Plymouth, UK – 11th Sept 2009 – A technology company based in Plymouth is confident about the prospects for the next two years despite the recession.

Moortec is a high-tech design company based in Plymouth, designing electronic and silicon chip products for customers throughout the UK and Europe. Consequently the design-house feels it has a broad perspective of the electronics industry and new products for emerging markets.

“Earlier this year we could see the beginnings of a slow-down in design activity throughout the industry,” comments Steve Crosher, Managing Director of Moortec. “However, since May we’ve seen our customers focus on opportunities emerging in 2010 and 2011. To hit those markets, and ensure themselves a bright future, our customers acknowledge that they need to start innovating now.”

During a down-turn innovation and new product ideas are required to pull a high tech company through stormy seas to safety and future growth. Allowing for design cycles of anywhere between 6 and 24 months (from defining a product to manufacturing high volumes) innovators really need to get going.

The consequences of inaction by a high tech product company could be dire as competitors will always be seeking to increase market share with new and exciting gadgets. A major part of Apple’s success with the iPod and iPhone can easily be attributed to forward investment and their vision of a product road-map, keeping them one step ahead of the competition through design.

It should also be noted that many big high tech names such as Texas Instruments, Xerox and Hewlett-Packard were founded during some of the worst economic periods in the last century.

Since 2005 Moortec has helped customers design products for medical, consumer, telecommunications and automotive markets. The Moortec team were involved in the silicon chip used in a capsule endoscopy device – a swallowable camera pill that provides an alternative to endoscopy, capturing images of a patients digestive tract for early non-invasive detection of ulcers, cancers and anomalies, wirelessly transmitting images for later analysis. Digital TV tuners, femtocells (domestic, mini base stations connected to broadband for home mobile phone use) and Ultra-Wideband wireless communication devices are other examples where the Moortec team have designed and contributed.

• [ACTIONS TO TAKE]:
[1] Who is the Managing Director of Moortec, according to the Moortec press release?
[2] Retype the Moortec press release from "It should also" to "designed and contributed.".
[3] Summarize the Moortec press release in two sentences.

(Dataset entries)

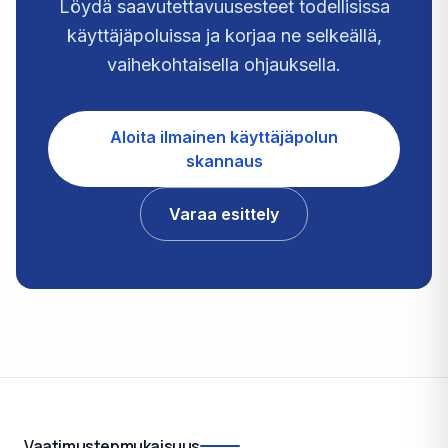
Löydä saavutettavuusesteet todellisissa
käyttäjäpoluissa ja korjaa ne selkeällä,
vaihekohtaisella ohjauksella.
Aloita ilmainen käyttäjäpolun
skannaus
Varaa esittely
Vaatimustenmukaisuus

• [EXPECTED OUTPUTS]:
[1] Steve Crosher

[2]
It should also be noted that many big high tech names such as Texas Instruments, Xerox and Hewlett-Packard were founded during some of the worst economic periods in the last century.

Since 2005 Moortec has helped customers design products for medical, consumer, telecommunications and automotive markets. The Moortec team were involved in the silicon chip used in a capsule endoscopy device – a swallowable camera pill that provides an alternative to endoscopy, capturing images of a patients digestive tract for early non-invasive detection of ulcers, cancers and anomalies, wirelessly transmitting images for later analysis. Digital TV tuners, femtocells (domestic, mini base stations connected to broadband for home mobile phone use) and Ultra-Wideband wireless communication devices are other examples where the Moortec team have designed and contributed.

[3] Moortec, a Plymouth company that designs electronic and silicon chip products for customers throughout the UK and Europe, is confident about the next two years despite the recession, because since May its customers have focused on opportunities emerging in 2010 and 2011. The release argues that innovation is needed during a downturn, and it notes that since 2005 Moortec has helped customers design products for medical, consumer, telecommunications and automotive markets.